Enfin, il y l’inévitable explication surprenante. On se souvient que beaucoup d’hypothèses avaient été évoquées pour expliquer le vote britannique. On en était venu à s’interroger sur un impact éventuel d’une météo très pluvieuse. Eh bien, après quelques jours de réflexions, on sait pourquoi les Colombiens ont mal voté : ils ont rejeté d’accord de paix à cause de la théorie du genre. C’était donc ça !

Là, on tient une différence avec le Brexit. Les personnes qui votent mal ne peuvent pas être des gens normaux et respectables. Il faut une explication. Les pro-Brexit était des ploucs. = Mépris. Les partisans du « non » en Colombie sont des obscurantistes, des méchants. = Diabolisation.

Les médias, une certaine idée de la paix

A une certaine période de ma vie, quand je disais mon prénom, on me lançait : « Tiens, comme Ingrid Bétancourt ! ».
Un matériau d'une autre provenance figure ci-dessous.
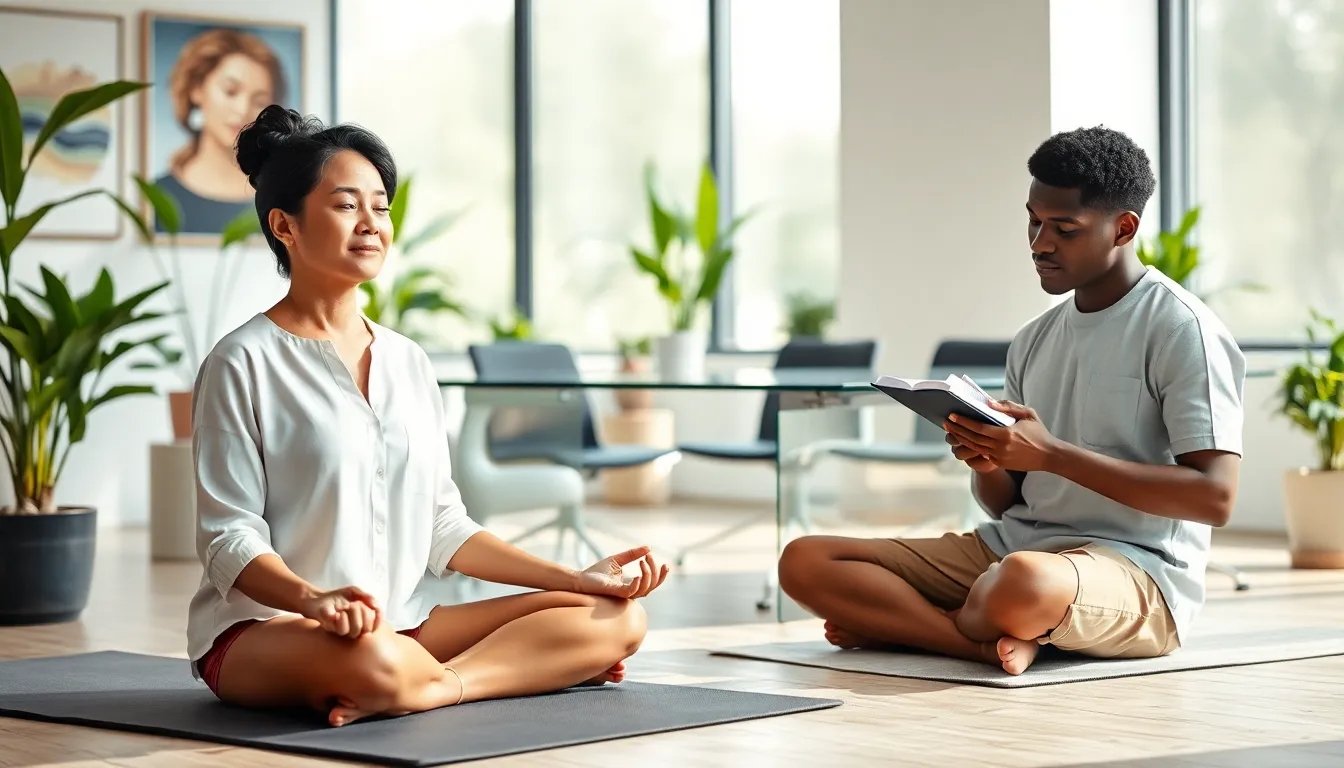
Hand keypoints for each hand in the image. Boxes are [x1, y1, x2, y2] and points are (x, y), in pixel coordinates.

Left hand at [299, 586, 380, 638]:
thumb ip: (366, 596)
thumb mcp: (353, 591)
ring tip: (345, 608)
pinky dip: (340, 619)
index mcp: (360, 621)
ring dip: (351, 616)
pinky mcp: (329, 628)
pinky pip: (338, 628)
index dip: (377, 620)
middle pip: (364, 629)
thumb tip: (376, 605)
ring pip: (351, 631)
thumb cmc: (336, 597)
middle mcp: (351, 628)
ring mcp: (340, 630)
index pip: (374, 626)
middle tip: (355, 604)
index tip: (374, 610)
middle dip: (363, 613)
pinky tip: (337, 612)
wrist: (316, 598)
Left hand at [574, 545, 669, 598]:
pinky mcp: (615, 593)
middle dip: (656, 572)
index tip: (665, 564)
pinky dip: (637, 584)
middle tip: (649, 557)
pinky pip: (631, 592)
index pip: (653, 583)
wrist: (580, 579)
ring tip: (642, 561)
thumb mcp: (617, 560)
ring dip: (648, 574)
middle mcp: (631, 591)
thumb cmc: (597, 572)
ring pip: (645, 589)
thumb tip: (648, 547)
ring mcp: (623, 594)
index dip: (661, 575)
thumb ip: (632, 554)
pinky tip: (638, 574)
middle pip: (652, 586)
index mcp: (633, 585)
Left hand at [943, 399, 1059, 471]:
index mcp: (1006, 434)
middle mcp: (1000, 447)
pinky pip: (982, 453)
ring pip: (974, 447)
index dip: (963, 422)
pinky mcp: (1000, 463)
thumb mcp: (1027, 414)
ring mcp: (999, 457)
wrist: (1049, 455)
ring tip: (952, 430)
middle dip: (957, 430)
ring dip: (961, 439)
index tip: (952, 415)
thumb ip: (1008, 407)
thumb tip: (988, 402)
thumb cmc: (1039, 432)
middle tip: (946, 421)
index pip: (978, 428)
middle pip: (972, 438)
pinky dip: (972, 446)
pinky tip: (964, 439)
C’est que les Ingrid ne courent pas les rues et celle-ci monopolisait les écrans et les unes des journaux. C’était à l’époque où tout le monde vivait dans le suspense de sa captivité et l’espoir de sa libération, les FARC l’ayant enlevée alors qu’elle était en campagne pour l’élection présidentielle en Colombie. Mais ce n’est pas uniquement pour cette raison que les FARC peuvent à bon droit être considérés comme appartenant à la catégorie des affreux : trafic de drogue, enlèvements, recrutement d’enfants-soldats, prises d’otages, exécutions d’otages (pourquoi faire les choses à moitié), actes de torture, massacres de peuplades indigènes, attentats à la bonbonne de gaz, etc. Autant de méfaits et crimes de guerre que n’excuse aucunement l’idéal égalitaire marxiste dont se revendique la guérilla.

Cela pour dire qu’il ne paraît pas, a priori, totalement surprenant que le peuple colombien soit, comment dire, assez divisé sur la question de l’accord de paix. Très divisé même, puisque le « non » ne l’a emporté que d’une courte majorité.

Et cela pour dire que justement, après tout, on pourrait plutôt s’étonner de l’excellent score du oui !

Les œillères idéologiques du journaliste lui font voir la surprise où elle n’est pas, et la lui rendent invisible où elle se trouve.

Le soutien des médias français à cet accord de paix unanimement reconnu comme très-imparfait-mais-mieux-que-rien traduit une forme latente d’esprit munichois qui devrait nous inquiéter : alors que la paix civile est de plus en plus fragile, que nous ont-ils déjà convaincus et que nous convaincront-ils encore de céder, chez nous, au nom de la paix ? D’une paix imparfaite mais mieux que rien ? Cette paix qui n’est en réalité qu’une petite tranquillité immédiate et illusoire. Un compte à rebours.

En conclusion, on peut ne pas approuver le choix des Colombiens mais il est révoltant de faire comme s’il était stupide ou incompréhensible. Une fois encore, ce qui est agaçant dans le traitement médiatique de cette consultation, c’est le verdict de l’évidence.